I decided I wanted to live by the beach after my dad died. I’m a PE teacher. I’m a running and swimming coach.
Nice, nice… this is a good place to practice a sport, isn’t it? Mascarenhas smiles without a trace of sarcasm. His watery eyes are childlike and transmit a naïveté that contrasts with his figure. He doesn’t appear to have noticed the sudden change of subject and the small talk that has taken over the conversation.
This is paradise, says Homero. If you want quality of life, there’s no better place.
The sea is the primordial soup, says Índio Mascarenhas in a loud voice. The source of all life. From the sea we come, and to the sea we return.
True, he says, to be polite. Then the two men excuse themselves and say good-bye cordially. Homero says he has matters to see to later that night, and Mascarenhas, if he understood properly, is going to take his daughter through the crowd on his shoulders to the front of the main stage so she won’t miss the start of the Claus & Vanessa concert.

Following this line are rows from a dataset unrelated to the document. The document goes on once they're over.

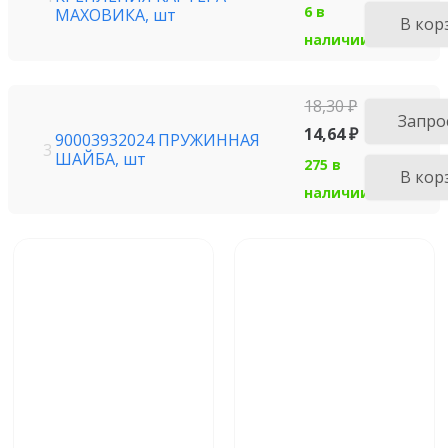
6 в
МАХОВИКА, шт
В кор
наличии
18,30
₽
Запро
14,64
₽
90003932024 ПРУЖИННАЯ
3
ШАЙБА, шт
275 в
В кор
наличии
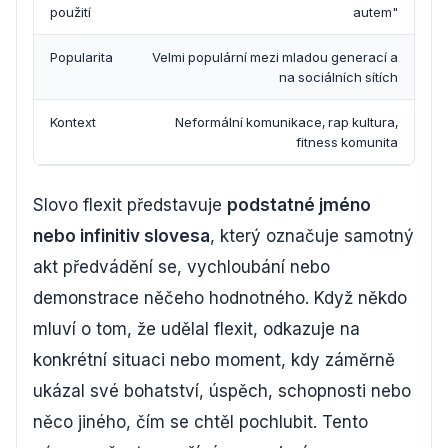
použití
autem"
Popularita
Velmi populární mezi mladou generací a
na sociálních sítích
Kontext
Neformální komunikace, rap kultura,
fitness komunita
Slovo flexit představuje
podstatné jméno
nebo infinitiv slovesa
, který označuje samotný
akt předvádění se, vychloubání nebo
demonstrace něčeho hodnotného. Když někdo
mluví o tom, že udělal flexit, odkazuje na
konkrétní situaci nebo moment, kdy záměrně
ukázal své bohatství, úspěch, schopnosti nebo
něco jiného, čím se chtěl pochlubit. Tento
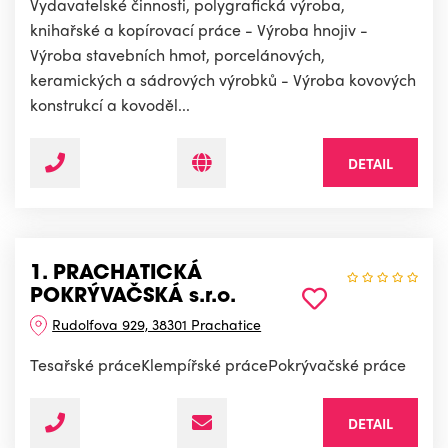
Vydavatelské činnosti, polygrafická výroba,
knihařské a kopírovací práce - Výroba hnojiv -
Výroba stavebních hmot, porcelánových,
keramických a sádrových výrobků - Výroba kovových
konstrukcí a kovoděl...
DETAIL
1. PRACHATICKÁ
POKRÝVAČSKÁ s.r.o.
Rudolfova 929, 38301 Prachatice
Tesařské práceKlempířské prácePokrývačské práce
DETAIL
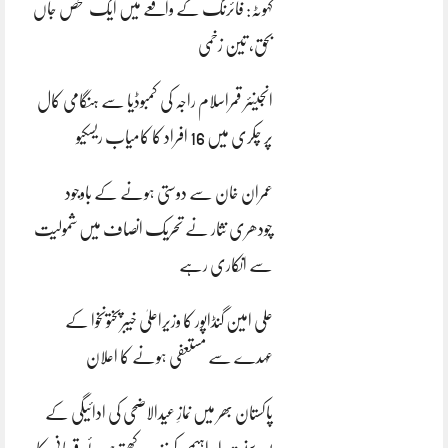
کہوٹہ: فائرنگ کے واقعے میں ایک شخص جاں
بحق، تین زخمی
انجینئر قمراسلام راجہ کی کمبوڈیا سے ہنگامی کال
پر چکری میں 16 افراد کا کامیاب ریسکیو
عمران خان سے دوستی ہونے کے باوجود
چودھری نثار نے تحریک انصاف میں شمولیت
سے انکاری رہے
علی امین گنڈاپور کا وزیراعلیٰ خیبرپختونخوا کے
عہدے سے مستعفی ہونے کا اعلان
پاکستان بھر میں نمازِ عیدالاضحی کی ادائیگی کے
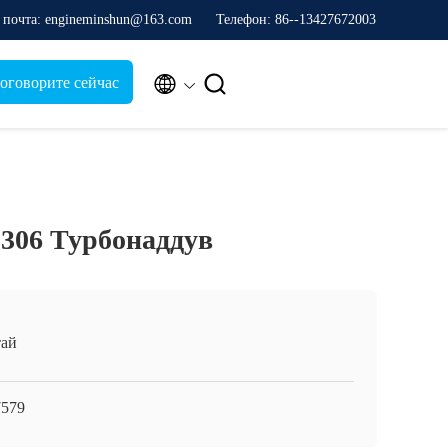
 почта: engineminshun@163.com
Телефон: 86--13427672003


оговорите сейчас
306 Турбонаддув
ай
579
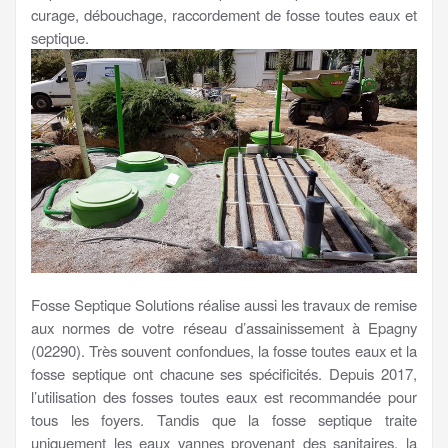
curage, débouchage, raccordement de fosse toutes eaux et
septique.
Fosse Septique Solutions réalise aussi les travaux de remise
aux normes de votre réseau d’assainissement à Epagny
(02290). Très souvent confondues, la fosse toutes eaux et la
fosse septique ont chacune ses spécificités. Depuis 2017,
l’utilisation des fosses toutes eaux est recommandée pour
tous les foyers. Tandis que la fosse septique traite
uniquement les eaux vannes provenant des sanitaires, la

A man in a green and black camouflage wetsuit is carrying a bag of equipment out to a yellow boat waiting in the shallow water in front of Baú Rock. Another man is sitting in the boat, also wearing a wetsuit, holding the rudder in one hand and a spear gun in the other. He heads down the steps to talk to them. They are leaving to go fishing around the reefs a mile offshore. Although he doesn’t have a full set of spearfishing equipment, he asks if he can go with them, and they say yes. He goes inside and gets his vulcanized rubber flippers, swimming goggles, a packet of cream-filled cookies, and the harpoon that Bonobo gave him. He rubs sunscreen on his face and pulls on his Speedos and an old long-sleeved T-shirt. He locks the windows of the apartment, picks his way over the rocks, and wades out to the boat. The man in the camouflage wetsuit says he’ll be cold and lends him a waterproof jacket. The motor wakes up, gurgles, and begins to rumble, propelling the boat into the green waves. He asks their names and only now discovers that the one in the camouflage wetsuit, with his local accent and round face, is Matias, Cecina’s oldest son. The afternoon sky is heavy with clouds, and the wind picks up as they draw closer to Vigia Point. Antenor, Matias’s friend from Rio Grande do Sul, with a rock-star quiff and long face, accelerates the boat as fast as it can go. It skips over the ramps formed by the waves, slapping the ocean. He grips the safety ropes tightly and wedges his feet between the floor and the inflatable sides of the boat, feeling the cold water pelt his face. Matias offers him a seasickness tablet. He thanks him but refuses. The town disappears into the distance, and it becomes increasingly evident why the bay is considered a refuge from the violence of the open sea, why sailors, shoals of fish and whales converge on that stretch of coast seeking a calm that those on the land take for granted. The waves that seemed large from a distance look mountainous on the open sea, and a feeling of abandonment sets in as the continent grows distant. Foam sprays up over the rocky faces of the headland with gusto. Soon the reefs are visible. Few rocks actually break the surface, but around them is a large area of smaller waves. Black frigatebirds glide overhead with their narrow wings and forked tail feathers, scrutinizing the ocean and diving into the water like arrows.